* _Data block_

============================================================

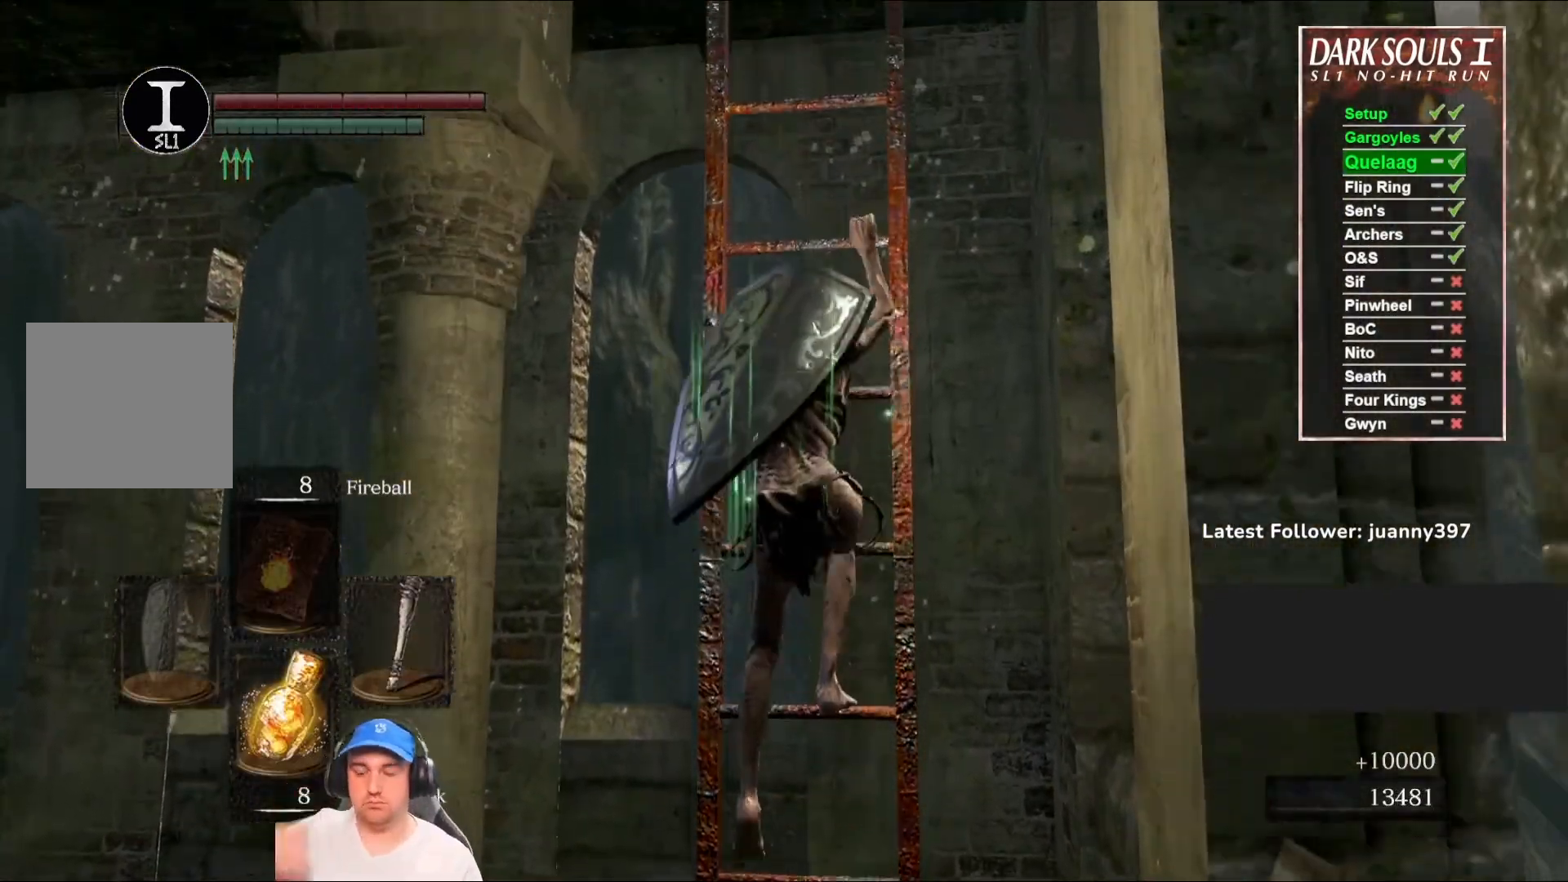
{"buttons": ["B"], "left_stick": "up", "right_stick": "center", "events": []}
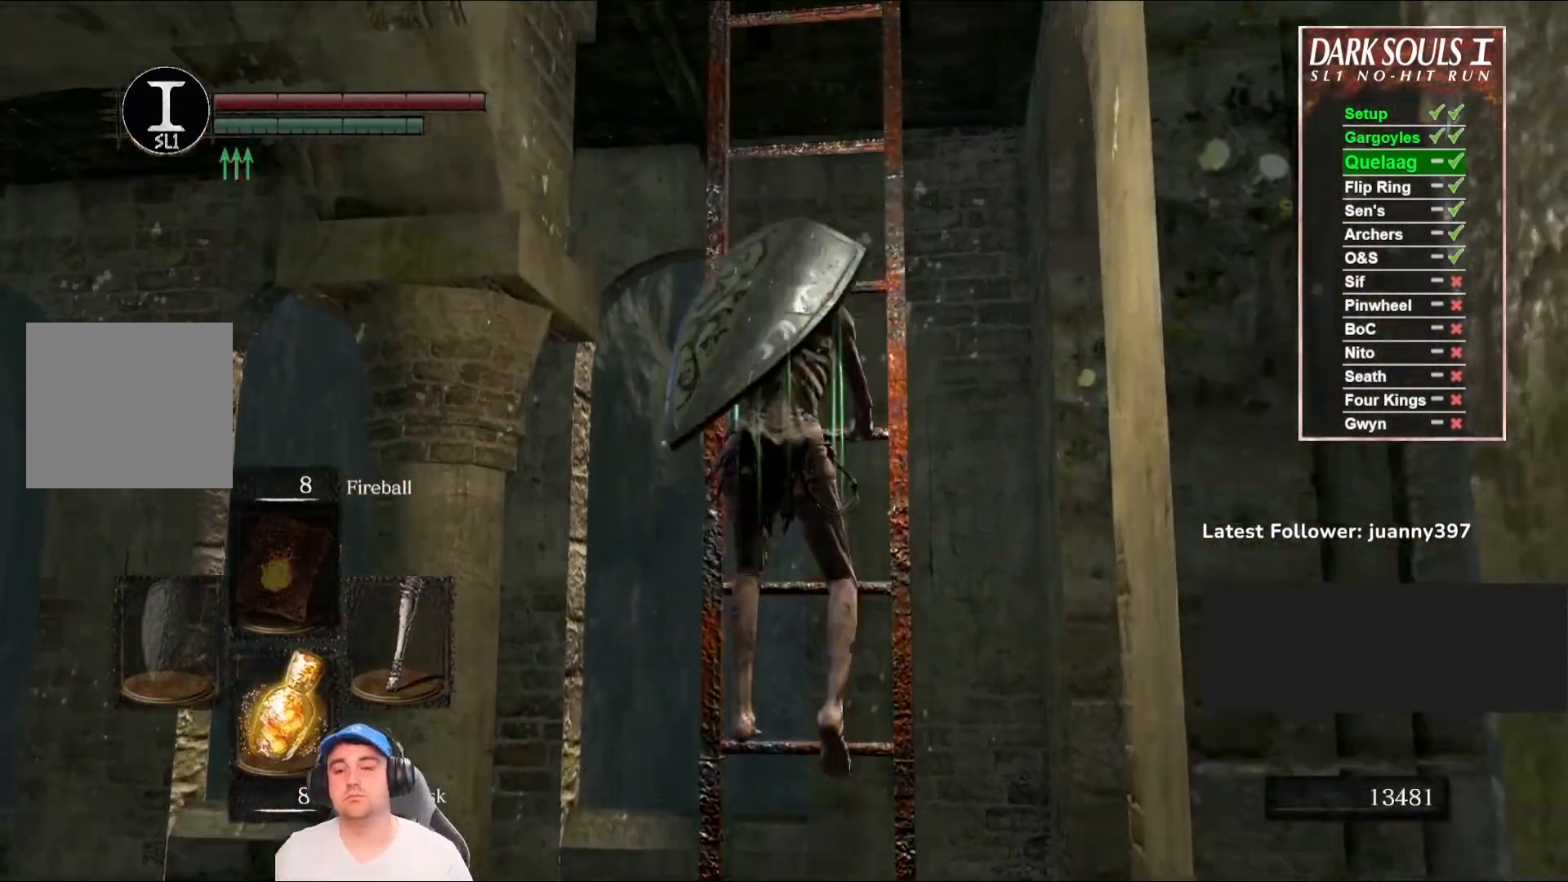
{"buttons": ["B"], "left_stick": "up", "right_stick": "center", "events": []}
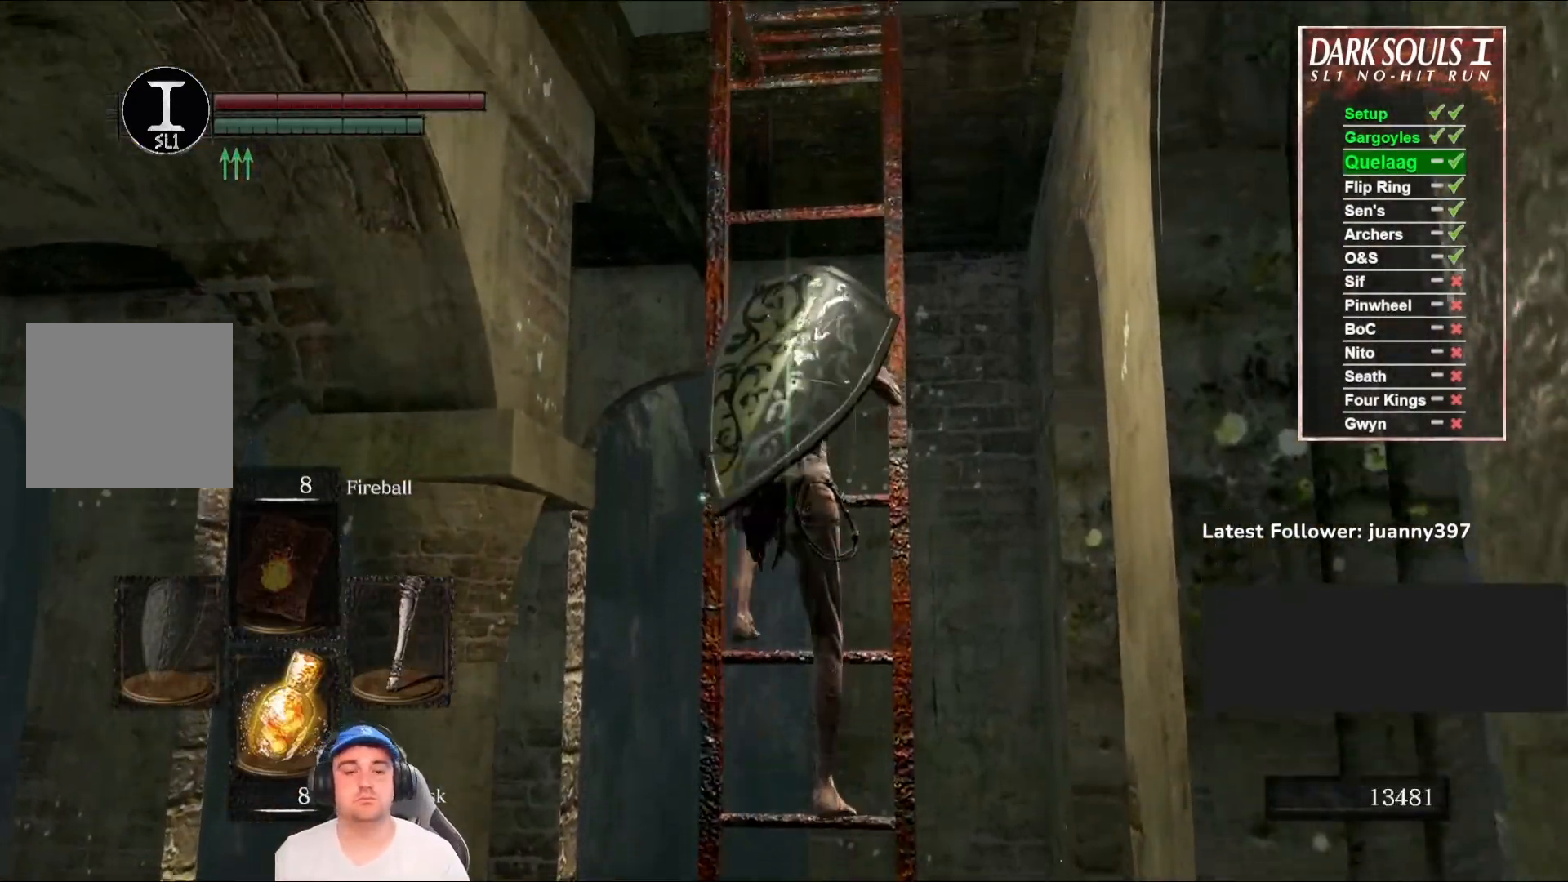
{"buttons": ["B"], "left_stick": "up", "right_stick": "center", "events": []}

============================================================

* _Exercise_
Copy the data verbatim, skipping any image it holds.

* _Solution_
{"buttons": ["B"], "left_stick": "up", "right_stick": "center", "events": []}
{"buttons": ["B"], "left_stick": "up", "right_stick": "center", "events": []}
{"buttons": ["B"], "left_stick": "up", "right_stick": "center", "events": []}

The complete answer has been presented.